> [Passage to read]

A mix between pro and DGAF as I don't care but it will need to happen eventually so why not now?

Not a tech-dude here, but i, on the contrary, feel that this is somehow of a crucial matter.
Personally I like bitcoin the way it is now.

I just started reading this thread, but let me show you my point of view regarding this.

In order for bitcoin to succeed as a protocol, not as a currency it needs services running on top of it. Either centralized or decentralized bitcoin is here for everyone(not only for those paying the higher fees)! A first service would be the Lighthouse project which is supposed to be a decentralized way of raising funds Kickstarter-style but which is already limited by the 1MB block size cap (see https://www.vinumeris.com/lighthouse/faq#max-pledges). Having a 1MB block size limit hinders innovation and tech development in my view and don't forget that I'm also a miner, but I agree and support Gavin in this matter. I view the blockchain as a decentralized and neutral informational highway. Let data flow freely if you want a higher value of the whole ecosystem. Let's find solutions to the potential problems like blockchain bloat by innovating, not by rejecting and imposing limits.

Consider bitcoin as the internet. Everyone is using it whether he is poor (free wi-fi) or wealthy (Google, Facebook etc). There are a lot of great things built on free services (twitter, instagram, facebook etc). I bet that you wouldn't like it if your ISP would have a 100MB/s download speed and would action it for the highest bidder. Forcing fees hinders evolution!

So please let's fork already so we can see some real services coming to life!

> [Recorded data]
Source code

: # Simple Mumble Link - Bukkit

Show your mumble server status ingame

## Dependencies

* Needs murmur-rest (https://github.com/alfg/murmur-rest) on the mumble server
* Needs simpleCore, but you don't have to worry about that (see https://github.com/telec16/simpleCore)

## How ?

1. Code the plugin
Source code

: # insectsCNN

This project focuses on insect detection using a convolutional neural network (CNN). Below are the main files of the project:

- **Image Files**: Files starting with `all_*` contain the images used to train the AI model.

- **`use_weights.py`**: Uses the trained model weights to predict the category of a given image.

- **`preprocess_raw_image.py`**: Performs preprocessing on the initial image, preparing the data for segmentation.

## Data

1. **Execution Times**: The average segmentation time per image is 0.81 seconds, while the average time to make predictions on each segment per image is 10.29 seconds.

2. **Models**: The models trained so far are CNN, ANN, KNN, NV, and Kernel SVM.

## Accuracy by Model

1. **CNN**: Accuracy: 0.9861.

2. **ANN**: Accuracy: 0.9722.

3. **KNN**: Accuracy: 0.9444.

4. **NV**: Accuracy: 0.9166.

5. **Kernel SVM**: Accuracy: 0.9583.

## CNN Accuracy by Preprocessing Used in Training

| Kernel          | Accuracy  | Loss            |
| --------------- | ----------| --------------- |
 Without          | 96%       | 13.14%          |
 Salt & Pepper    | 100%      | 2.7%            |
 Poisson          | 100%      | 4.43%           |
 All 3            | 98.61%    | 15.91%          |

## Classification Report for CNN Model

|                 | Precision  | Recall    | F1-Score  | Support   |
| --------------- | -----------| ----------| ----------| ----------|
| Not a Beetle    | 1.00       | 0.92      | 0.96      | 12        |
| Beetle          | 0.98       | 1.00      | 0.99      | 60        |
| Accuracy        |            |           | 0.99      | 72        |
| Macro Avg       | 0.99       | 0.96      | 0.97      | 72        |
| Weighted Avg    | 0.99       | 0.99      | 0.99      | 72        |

> [Task A] Rewrite the post about bitcoin's block size from "A mix between" through "way it is now.", replacing "bitcoin" with "Bitcoin".
> [Task B] In the post about bitcoin's block size, what project is named as a first service already limited by the 1MB block size cap?
> [Task C] List the free services that the post about bitcoin's block size names as examples of great things built on free services.

> [Task answer A]
A mix between pro and DGAF as I don't care but it will need to happen eventually so why not now?

Not a tech-dude here, but i, on the contrary, feel that this is somehow of a crucial matter.
Personally I like Bitcoin the way it is now.

> [Task answer B] The Lighthouse project.

> [Task answer C] twitter, instagram, facebook